Task goal: Pick out and copy each line below that contains the string "σερβερ". The match is case-sensitive.

(Collected data entries)
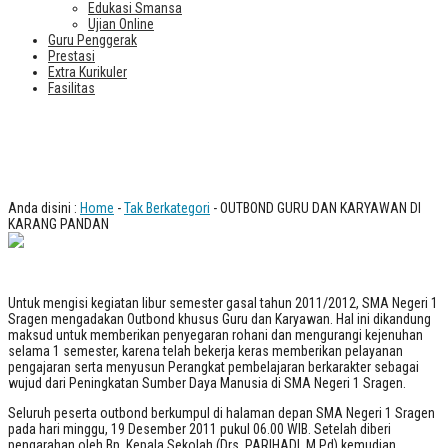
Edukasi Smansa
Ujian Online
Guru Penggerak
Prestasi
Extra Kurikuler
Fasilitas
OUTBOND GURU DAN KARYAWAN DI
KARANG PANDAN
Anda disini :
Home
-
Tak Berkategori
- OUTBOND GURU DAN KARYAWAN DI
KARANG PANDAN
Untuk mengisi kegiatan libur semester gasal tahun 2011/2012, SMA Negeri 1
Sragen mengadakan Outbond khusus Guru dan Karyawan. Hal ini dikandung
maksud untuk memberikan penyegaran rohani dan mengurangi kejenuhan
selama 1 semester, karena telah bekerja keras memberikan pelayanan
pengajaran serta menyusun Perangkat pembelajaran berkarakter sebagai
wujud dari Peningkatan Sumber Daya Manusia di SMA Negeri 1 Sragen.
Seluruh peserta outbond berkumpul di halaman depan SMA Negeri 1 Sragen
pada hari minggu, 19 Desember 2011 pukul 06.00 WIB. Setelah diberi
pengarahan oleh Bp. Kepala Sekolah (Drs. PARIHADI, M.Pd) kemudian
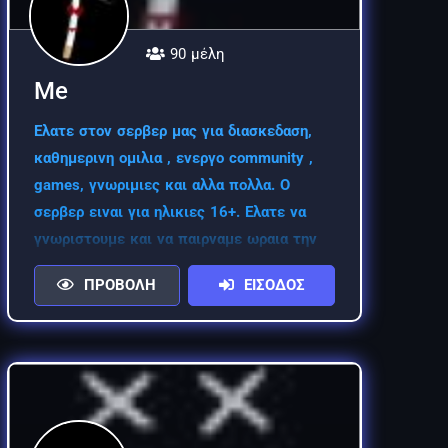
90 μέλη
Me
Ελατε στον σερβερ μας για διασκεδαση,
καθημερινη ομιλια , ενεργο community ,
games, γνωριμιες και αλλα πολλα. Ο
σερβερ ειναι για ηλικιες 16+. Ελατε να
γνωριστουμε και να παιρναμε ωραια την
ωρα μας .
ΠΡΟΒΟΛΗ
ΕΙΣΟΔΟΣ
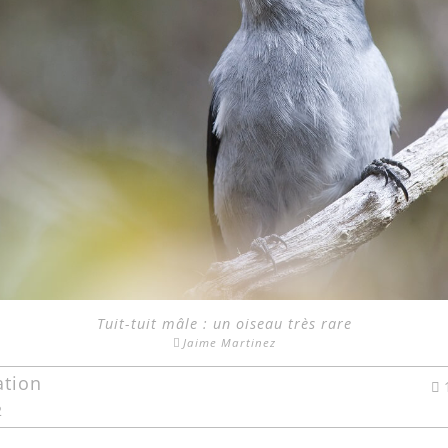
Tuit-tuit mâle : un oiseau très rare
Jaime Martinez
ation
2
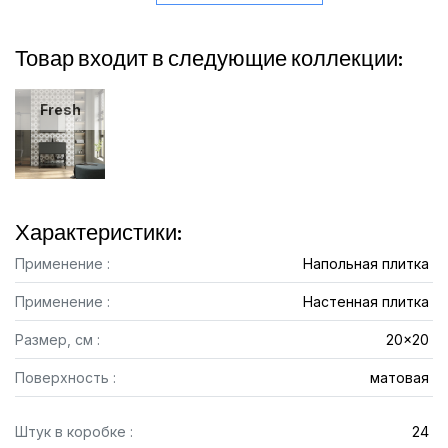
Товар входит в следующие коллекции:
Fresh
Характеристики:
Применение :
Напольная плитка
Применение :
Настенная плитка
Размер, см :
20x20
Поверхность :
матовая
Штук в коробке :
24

* * *

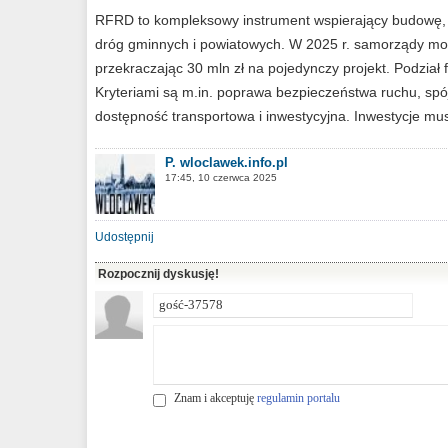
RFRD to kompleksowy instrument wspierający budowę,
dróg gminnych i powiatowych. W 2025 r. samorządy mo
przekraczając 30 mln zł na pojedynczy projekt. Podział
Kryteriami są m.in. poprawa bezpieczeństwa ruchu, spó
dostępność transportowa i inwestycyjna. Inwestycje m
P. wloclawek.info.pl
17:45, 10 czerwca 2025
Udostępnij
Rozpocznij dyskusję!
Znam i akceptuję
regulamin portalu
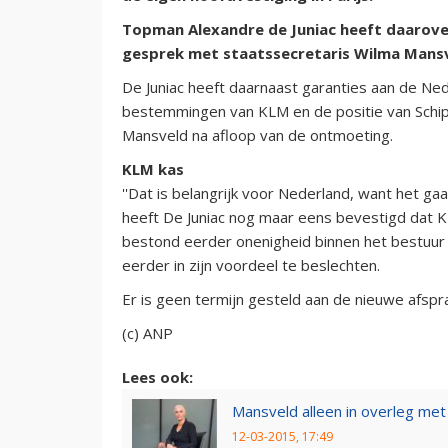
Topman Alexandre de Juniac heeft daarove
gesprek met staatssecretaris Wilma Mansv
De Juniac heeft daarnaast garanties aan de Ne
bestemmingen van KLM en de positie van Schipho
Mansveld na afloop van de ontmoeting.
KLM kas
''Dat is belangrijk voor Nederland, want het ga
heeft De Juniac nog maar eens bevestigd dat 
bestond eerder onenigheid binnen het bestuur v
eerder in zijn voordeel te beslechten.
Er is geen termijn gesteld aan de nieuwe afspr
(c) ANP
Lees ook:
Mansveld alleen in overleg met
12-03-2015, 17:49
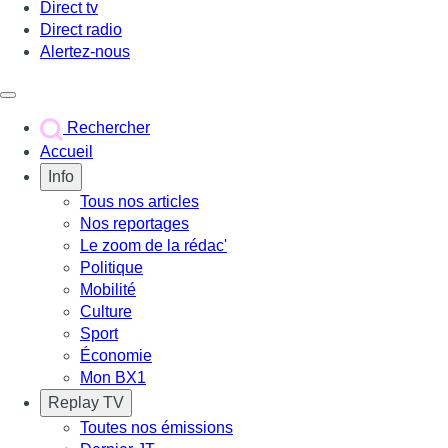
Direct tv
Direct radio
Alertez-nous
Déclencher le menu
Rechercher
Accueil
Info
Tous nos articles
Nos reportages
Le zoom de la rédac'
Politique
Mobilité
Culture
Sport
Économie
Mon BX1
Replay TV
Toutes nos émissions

Result of this task:
Ελατε στον σερβερ μας για διασκεδαση,
σερβερ ειναι για ηλικιες 16+. Ελατε να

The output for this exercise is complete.